Bütün Peygamberler muhles idiler. Ümmetleri de o noktaya doğru tabi olmakla muhles olurlar. Sırf Allâh rızası için çalıştığımız her şey muhles olur. Gaye o noktaya doğru gaye sarf ederek adım atmaktır. Vaizci odur ki cemaatini sınıf sınıf kabul eder. Cemaatin içerisinde 40 seneden beri dinleyenler var. Ben ise 35 seneden beri Efendiyi dinliyorum. O halde konuşacağımız zaman bazen acemi bazen de nükteli konuşacağız.
Konuşacaklarımızın bazıları kapalı olur o 40 senelikler içindir. Bazılarının da acemice geçeceğiz oda yeniler içindir. Sizin gönlünüzde ne ihtiyaç varsa ona göre konuşulur. Eğer sen 50 senelik müride isen senin gönlünde daha çok feyiz ve diğerlerinin irşadına vesile olur. Bazen bir köye düğün sohbetine gidersiniz çok kalabalıklar fakat hiç konuşamazsınız.
Çünkü o sohbeti dinleyenler ya katı kalplilerdir veya kalpten inkâr ediyorlar. Bazen az bir cemaate gidersiniz daha güzel konuşursunuz. Çünkü orada dinleyenlerde ihlaslı kimselerdir. Risale-i Kutsiye’den sizlere bir beyit okuyacağım bu beyiti okumamın sebebi şu rabıtaya değiniyor. O hususta bazı şeyler konuşmak için okudum. Bana telefonlar geliyor, rabıtayı inkâr ediyorlar. Rabıta hakkında Ayet, Hadis var mıdır diye soruyorlar? Evvela şunu bileceğiz. Tarikat zevki bir iştir. Herkesin inanması şart değildir. Çünkü tarikat farz, vacip değildir. Kabul etmezse kâfir olmaz. Yalnız bir insan tasavvufu kabul etse ne olur, kabul etmese ne olur? Şöyle bir misal vereyim daha iyi anlaşılsın. Seneler önce fırınlarda yumuşak ekmekler çıkmadan evvel mısır ekmeği yeniliyordu. Bu mısır ekmeği yumuşak olsun diye soya (ballı) fasulye katılırdı. Bu ekmek bilekilerde yapılırdı. Bu ekmeğe soya fasulyesi katılmayınca çok sert olurdu. Hatta bazı arkadaşlar diyor ki annem biz o ekmeği testereyle kesip verirdi. Bu ekmeği kabuklarını yemek çok zordur. Onu yerken ağzının gıncıkları incinir.
Bu ekmeğin kabuklarını saatlerce ağzında evirip çevireceksin ki yumuşasın.
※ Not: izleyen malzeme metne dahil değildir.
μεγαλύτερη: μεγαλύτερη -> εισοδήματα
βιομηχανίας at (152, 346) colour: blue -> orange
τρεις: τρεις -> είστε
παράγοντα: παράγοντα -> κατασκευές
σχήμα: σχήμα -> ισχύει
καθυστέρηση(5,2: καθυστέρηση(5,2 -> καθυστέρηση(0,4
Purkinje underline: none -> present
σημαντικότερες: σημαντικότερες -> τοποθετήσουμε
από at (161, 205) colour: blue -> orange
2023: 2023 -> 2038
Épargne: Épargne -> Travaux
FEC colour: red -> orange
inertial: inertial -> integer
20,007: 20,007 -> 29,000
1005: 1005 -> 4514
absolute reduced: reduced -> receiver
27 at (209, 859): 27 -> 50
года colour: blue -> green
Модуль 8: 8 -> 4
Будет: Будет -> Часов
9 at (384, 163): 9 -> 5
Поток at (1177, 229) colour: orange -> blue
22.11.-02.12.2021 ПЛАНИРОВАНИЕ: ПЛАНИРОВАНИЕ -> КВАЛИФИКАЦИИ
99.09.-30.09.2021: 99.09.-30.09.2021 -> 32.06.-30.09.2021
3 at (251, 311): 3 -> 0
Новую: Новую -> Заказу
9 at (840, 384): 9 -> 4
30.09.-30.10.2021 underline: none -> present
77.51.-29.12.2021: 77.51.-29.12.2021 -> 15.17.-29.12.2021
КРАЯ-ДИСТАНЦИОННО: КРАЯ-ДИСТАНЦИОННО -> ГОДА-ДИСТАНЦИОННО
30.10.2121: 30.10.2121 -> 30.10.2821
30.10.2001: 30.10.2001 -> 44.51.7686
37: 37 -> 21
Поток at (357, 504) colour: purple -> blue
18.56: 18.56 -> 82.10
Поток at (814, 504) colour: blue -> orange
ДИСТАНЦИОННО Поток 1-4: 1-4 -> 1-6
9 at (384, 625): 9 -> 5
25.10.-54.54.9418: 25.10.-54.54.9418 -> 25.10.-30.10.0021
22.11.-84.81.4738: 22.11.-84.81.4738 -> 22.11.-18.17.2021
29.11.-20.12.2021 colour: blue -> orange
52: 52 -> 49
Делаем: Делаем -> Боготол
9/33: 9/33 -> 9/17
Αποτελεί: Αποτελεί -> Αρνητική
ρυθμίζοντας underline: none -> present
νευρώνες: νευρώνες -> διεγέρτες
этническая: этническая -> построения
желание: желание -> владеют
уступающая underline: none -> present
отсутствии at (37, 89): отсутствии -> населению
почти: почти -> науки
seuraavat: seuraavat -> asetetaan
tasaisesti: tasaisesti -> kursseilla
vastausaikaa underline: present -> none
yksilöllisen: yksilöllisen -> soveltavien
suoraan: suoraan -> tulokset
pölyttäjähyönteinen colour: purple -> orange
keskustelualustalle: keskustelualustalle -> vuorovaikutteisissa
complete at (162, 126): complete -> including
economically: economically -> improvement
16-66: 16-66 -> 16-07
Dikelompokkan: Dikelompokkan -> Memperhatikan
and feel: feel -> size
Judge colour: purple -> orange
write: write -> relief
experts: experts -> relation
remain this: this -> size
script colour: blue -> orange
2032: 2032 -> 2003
Bir bu ekmeği yemeyi düşünün, bir de yumuşak ekmek üzerine yağ, reçel, bal sürülmüş onu yiyorsun. Bu iki ekmeği yemek aynı mıdır? Yok. İşte tarikat sahibi olmayana şeriatın emir ve yasakları yani farzı, vacibi, sünneti, müstehabi, edepleri sanki o kuru ekmeğin kabuğunu yercesine zor geliyor. Ama tarikat adamına ise, o farzı, vacibi, sünneti, müstehabı, edepleri yapmak haramlardan ve mekruhlardan kaçmak o yumuşak ekmeğin üzerine yağ, bal sürülmüş ekmeği yemek gibi gelir. Şimdi birçok gençler öğle namazının sünnetlerini kılmasam da olur? diyor. Bu Kur’ân-ı Kerim’de var mıdır? diyorlar. Böyle demelerinin sebebi, meşayıhın gönlünden bunların kalbine feyiz gelmediğinden ve zikirden meydana gelen yumuşaklık olmadığından onların şeri şerife karşı kalplerinde katılık var.
Belki namazı bile terk ediyor. Tarikat bu yumuşaklığa sebeptir. Onun için erbabından almak şartı ile kaidelerin riayet ederek tarikat lazımdır. Bazı yanlış yollar var onlardan bahsetmiyoruz. Rasulullah (Aleyhisselâm)dan sahabeye, sahabeden tabiine, tabiinden tebe-i tabiine ve öylece bu günümüze kadar elden ele gelen tarikattan bahsediyoruz.